* [TASK INSTRUCTIONS]: Look through the material below and give the number of lines holding "codimension", with no other words.

********

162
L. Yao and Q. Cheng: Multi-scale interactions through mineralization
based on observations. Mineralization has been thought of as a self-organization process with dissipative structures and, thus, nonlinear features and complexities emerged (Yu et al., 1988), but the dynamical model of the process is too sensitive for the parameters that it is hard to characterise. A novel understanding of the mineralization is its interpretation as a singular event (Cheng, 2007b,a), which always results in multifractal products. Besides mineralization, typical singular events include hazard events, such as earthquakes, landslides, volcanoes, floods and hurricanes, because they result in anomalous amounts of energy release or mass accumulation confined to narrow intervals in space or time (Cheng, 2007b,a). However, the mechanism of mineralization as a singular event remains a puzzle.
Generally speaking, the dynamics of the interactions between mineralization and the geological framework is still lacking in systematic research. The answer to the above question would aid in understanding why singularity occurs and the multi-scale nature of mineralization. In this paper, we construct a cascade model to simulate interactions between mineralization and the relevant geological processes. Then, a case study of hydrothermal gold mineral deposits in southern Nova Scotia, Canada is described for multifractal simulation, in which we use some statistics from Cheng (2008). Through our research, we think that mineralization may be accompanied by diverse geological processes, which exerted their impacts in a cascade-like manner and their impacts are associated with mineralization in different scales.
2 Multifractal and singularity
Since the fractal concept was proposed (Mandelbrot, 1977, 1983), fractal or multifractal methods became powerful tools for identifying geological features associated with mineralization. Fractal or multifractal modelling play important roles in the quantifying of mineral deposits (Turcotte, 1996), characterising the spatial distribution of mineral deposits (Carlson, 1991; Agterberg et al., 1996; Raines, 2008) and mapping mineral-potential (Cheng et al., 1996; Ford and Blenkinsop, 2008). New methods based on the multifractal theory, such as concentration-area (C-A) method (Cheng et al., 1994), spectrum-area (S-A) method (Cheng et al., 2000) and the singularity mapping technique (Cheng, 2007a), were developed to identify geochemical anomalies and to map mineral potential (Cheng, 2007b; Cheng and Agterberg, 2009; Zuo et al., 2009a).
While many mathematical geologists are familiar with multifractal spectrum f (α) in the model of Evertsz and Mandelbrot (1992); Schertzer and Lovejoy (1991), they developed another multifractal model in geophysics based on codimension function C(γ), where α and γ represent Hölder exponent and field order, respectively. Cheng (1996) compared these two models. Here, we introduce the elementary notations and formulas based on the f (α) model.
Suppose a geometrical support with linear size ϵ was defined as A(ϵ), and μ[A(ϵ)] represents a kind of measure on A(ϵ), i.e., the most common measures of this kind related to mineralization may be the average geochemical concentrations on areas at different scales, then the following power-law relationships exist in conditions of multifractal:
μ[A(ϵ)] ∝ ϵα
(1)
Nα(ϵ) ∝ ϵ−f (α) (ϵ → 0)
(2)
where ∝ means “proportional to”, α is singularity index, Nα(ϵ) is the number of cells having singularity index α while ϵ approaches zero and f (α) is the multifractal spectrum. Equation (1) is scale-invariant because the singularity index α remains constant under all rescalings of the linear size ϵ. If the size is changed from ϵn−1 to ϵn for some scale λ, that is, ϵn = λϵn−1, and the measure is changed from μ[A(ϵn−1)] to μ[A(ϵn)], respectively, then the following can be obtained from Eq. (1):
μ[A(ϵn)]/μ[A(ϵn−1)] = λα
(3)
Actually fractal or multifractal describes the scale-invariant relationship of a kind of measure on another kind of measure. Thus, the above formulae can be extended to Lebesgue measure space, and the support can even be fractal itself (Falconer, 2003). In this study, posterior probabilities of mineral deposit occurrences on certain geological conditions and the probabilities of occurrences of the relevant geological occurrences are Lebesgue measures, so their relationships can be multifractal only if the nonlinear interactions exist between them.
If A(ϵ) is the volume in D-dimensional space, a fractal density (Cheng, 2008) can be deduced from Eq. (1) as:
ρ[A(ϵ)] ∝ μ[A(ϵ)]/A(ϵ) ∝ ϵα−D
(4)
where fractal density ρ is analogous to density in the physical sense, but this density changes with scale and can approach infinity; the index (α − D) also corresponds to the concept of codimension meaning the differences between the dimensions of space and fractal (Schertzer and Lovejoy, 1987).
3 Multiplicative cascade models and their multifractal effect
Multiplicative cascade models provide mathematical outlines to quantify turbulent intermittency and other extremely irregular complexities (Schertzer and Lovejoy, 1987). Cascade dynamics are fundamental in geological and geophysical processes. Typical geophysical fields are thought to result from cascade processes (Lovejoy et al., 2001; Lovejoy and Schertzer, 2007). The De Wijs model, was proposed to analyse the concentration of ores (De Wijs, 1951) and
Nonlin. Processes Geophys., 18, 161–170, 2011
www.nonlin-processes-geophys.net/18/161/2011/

********

* [RESULT]: 2